E através destas e outras
instituições semelhantes conseguiam, a serviço de seu objetivo (que era a paz
do Estado), que o vulgo, em ocasiões de desgraça, atribuísse a culpa à falta de
cuidado, ou ao cometimento de erros, em suas cerimônias, ou à sua própria
desobediência às leis, tornando-se assim menos capaz de rebelar-se contra seus
governantes.”
“A natureza fez os homens
tão iguais, quanto às faculdades do corpo e do espírito que, embora por vezes
se encontre um homem manifestamente mais forte de corpo, ou de espírito mais
vivo do que outro, mesmo assim, quando se considera tudo isto em conjunto, a
diferença entre um e outro homem não é suficientemente considerável para que
qualquer um possa com base nela reclamar qualquer benefício a que outro não
possa também aspirar, tal como ele.”
“Pois a natureza dos
homens é tal que, embora sejam capazes de reconhecer em muitos outros maior
inteligência, maior eloquência ou maior saber, dificilmente acreditam que haja
muitos tão sábios como eles próprios; porque veem sua própria sabedoria bem de
perto, e a dos outros homens à distância. Mas isto prova que os homens são
iguais quanto a esse ponto, e não que sejam desiguais.
Pois geralmente não há
sinal mais claro de uma distribuição equitativa de alguma coisa do que o fato
de todos estarem contentes com a parte que lhes coube. Desta igualdade quanto à
capacidade deriva a igualdade quanto à esperança de atingirmos nossos fins.
Portanto se dois homens
desejam a mesma coisa, ao mesmo tempo que é impossível ela ser gozada por
ambos, eles tornam-se inimigos. E no caminho para seu fim (que é principalmente
sua própria conservação, e às rezes apenas seu deleite) esforçam-se por se
destruir ou subjugar um ao outro e disto se segue que, quando um invasor nada
mais tem a recear do que o poder de um único outro homem, se alguém planta,
semeia, constrói ou possui um lugar conveniente, é provavelmente de esperar que
outros venham preparados com forças conjugadas, para desapossá-lo e privá-lo,
não apenas do fruto de seu trabalho; mas também de sua vida e de sua liberdade.

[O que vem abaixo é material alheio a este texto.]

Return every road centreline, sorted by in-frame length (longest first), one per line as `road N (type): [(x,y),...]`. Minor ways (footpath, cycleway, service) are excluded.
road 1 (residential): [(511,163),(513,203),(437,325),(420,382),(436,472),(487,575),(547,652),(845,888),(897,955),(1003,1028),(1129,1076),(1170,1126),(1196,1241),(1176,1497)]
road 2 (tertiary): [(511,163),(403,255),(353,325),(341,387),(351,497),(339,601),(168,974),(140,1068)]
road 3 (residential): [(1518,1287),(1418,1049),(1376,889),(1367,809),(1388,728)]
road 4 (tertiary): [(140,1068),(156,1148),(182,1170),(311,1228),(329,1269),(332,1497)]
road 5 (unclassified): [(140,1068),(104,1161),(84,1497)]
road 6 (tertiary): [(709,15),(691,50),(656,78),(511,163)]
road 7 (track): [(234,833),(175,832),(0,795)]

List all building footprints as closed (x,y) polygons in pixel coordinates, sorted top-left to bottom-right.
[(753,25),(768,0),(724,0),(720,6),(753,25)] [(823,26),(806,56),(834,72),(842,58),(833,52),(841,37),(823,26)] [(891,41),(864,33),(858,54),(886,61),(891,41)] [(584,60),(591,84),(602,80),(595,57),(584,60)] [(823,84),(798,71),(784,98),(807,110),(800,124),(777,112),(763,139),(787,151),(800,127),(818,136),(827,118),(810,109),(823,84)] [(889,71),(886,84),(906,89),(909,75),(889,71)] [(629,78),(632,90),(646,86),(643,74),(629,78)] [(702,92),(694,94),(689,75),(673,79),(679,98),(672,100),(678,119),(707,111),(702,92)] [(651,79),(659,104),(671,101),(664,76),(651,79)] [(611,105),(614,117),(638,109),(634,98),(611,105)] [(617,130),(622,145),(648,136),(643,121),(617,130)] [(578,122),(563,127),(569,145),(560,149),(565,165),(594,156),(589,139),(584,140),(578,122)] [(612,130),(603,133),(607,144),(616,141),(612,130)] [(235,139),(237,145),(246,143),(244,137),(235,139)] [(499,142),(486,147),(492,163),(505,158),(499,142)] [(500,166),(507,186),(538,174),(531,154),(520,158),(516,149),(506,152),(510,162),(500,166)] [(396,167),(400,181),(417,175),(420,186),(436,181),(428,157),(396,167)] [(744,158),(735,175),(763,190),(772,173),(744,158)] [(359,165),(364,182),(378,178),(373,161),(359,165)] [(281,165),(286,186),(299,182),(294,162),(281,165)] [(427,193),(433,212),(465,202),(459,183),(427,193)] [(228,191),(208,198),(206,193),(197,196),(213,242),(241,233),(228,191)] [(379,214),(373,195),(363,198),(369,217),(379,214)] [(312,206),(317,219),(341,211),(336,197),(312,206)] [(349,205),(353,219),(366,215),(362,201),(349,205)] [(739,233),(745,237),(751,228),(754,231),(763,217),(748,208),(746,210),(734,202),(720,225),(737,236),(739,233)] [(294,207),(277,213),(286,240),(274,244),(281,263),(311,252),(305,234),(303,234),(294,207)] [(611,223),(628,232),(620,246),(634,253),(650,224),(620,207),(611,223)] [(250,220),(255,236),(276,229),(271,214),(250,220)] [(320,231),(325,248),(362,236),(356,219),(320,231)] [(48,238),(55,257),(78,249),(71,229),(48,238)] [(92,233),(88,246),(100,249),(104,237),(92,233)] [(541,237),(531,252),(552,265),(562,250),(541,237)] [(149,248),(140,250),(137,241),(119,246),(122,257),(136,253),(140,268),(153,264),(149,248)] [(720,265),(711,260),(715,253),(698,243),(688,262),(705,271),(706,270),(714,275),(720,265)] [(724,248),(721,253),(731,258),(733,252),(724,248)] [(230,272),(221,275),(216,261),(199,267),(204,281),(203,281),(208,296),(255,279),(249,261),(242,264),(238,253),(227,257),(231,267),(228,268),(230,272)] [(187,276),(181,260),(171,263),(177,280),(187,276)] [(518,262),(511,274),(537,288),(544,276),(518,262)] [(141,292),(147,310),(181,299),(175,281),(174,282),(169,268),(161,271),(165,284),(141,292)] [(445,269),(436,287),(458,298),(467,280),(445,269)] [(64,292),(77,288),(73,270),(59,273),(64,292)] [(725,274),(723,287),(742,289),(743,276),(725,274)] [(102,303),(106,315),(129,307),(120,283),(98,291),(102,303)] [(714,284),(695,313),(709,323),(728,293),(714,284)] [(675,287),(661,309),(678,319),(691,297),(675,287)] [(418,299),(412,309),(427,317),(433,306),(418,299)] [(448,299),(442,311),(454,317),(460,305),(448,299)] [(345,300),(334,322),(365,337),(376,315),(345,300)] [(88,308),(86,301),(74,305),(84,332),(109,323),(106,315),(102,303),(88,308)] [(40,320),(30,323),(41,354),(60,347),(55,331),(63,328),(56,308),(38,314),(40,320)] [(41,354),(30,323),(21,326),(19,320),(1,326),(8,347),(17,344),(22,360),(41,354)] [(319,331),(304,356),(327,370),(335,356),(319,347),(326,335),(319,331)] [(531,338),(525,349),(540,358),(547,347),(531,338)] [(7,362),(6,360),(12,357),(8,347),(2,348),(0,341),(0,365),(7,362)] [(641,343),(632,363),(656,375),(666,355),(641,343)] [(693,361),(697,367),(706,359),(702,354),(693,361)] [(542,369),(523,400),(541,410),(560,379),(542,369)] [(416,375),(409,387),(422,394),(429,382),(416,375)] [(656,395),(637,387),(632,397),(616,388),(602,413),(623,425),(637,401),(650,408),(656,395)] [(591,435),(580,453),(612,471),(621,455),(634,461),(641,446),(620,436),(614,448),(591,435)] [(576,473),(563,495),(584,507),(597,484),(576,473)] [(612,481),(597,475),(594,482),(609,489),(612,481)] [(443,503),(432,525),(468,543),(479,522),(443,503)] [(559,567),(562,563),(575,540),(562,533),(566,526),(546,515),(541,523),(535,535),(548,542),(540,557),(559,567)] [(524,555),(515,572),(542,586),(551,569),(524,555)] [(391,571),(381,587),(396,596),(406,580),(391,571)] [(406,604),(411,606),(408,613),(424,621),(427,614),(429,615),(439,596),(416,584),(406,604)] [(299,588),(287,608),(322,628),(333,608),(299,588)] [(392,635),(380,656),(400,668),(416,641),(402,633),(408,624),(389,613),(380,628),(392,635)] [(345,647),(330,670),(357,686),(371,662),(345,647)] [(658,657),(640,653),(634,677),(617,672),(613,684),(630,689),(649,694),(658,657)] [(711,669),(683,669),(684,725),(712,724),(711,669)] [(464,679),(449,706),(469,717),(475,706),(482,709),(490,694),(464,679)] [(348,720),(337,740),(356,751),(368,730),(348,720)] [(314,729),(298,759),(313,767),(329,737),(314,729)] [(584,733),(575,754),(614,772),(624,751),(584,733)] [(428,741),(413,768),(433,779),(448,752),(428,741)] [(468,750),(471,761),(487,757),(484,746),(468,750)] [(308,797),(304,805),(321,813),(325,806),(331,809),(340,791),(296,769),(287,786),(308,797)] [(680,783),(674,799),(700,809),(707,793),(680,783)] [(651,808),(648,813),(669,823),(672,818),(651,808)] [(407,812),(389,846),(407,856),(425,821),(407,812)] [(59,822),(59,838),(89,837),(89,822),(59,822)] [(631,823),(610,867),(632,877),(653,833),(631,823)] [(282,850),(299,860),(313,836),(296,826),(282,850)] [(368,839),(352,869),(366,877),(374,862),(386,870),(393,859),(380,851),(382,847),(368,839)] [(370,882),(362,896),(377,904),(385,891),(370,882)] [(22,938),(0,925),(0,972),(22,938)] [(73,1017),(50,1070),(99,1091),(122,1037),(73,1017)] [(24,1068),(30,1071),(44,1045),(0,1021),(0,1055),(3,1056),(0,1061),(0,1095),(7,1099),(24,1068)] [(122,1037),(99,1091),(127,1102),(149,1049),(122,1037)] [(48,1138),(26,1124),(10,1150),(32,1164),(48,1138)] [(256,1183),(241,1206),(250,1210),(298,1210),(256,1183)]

Por sua vez, o invasor ficará no mesmo perigo em relação aos outros.
Contra esta desconfiança de
uns em relação aos outros, nenhuma maneira de se garantir é tão razoável como a
antecipação; isto é, pela força ou pela astúcia, subjugar as pessoas de todos
os homens que puder, durante o tempo necessário para chegar ao momento em que
não veja qualquer outro poder suficientemente grande para ameaçá-lo. E isto não
é mais do que sua própria conservação exige, conforme é geralmente admitido.
Também por causa de alguns que, comprazendo-se em contemplar seu próprio poder
nos atos de conquista, levam estes atos mais longe do que sua segurança exige,
se outros que, do contrário, se contentariam em manter-se tranquilamente dentro
de modestos limites, não aumentarem seu poder por meio de invasões, eles serão
incapazes de subsistir durante muito tempo, se se limitarem apenas a uma
atitude de defesa. Esse aumento do domínio sobre os homens, sendo necessário
para a conservação de cada um, deve ser por todos admitido, obviamente.”
“Na natureza do homem
encontramos três causas principais de discórdia. Primeiro, a competição;
segundo, a desconfiança; e terceiro, a glória. A primeira leva os homens a
atacar os outros tendo em vista o lucro; a segunda, a segurança; e a terceira,
a reputação. Os primeiros usam a violência para se tornarem senhores das
pessoas, mulheres, filhos e rebanhos dos outros homens; os segundos, para
defendê-los; e os terceiros por ninharias, como uma palavra, um sorriso, uma
diferença de opinião, e qualquer outro sinal de desprezo, quer seja diretamente
dirigido a suas pessoas, quer indiretamente a seus parentes, seus amigos, sua
nação, sua profissão ou seu nome.
Com isto se torna manifesto
que, durante o tempo em que os homens vivem sem um poder comum capaz de os
manter a todos em respeito, eles se encontram naquela condição a que se chama
guerra; e uma guerra que é de todos os homens contra todos os homens. Pois a
guerra não consiste apenas na batalha, ou no ato de lutar, mas naquele lapso de
tempo durante o qual a vontade de travar batalha é suficientemente conhecida.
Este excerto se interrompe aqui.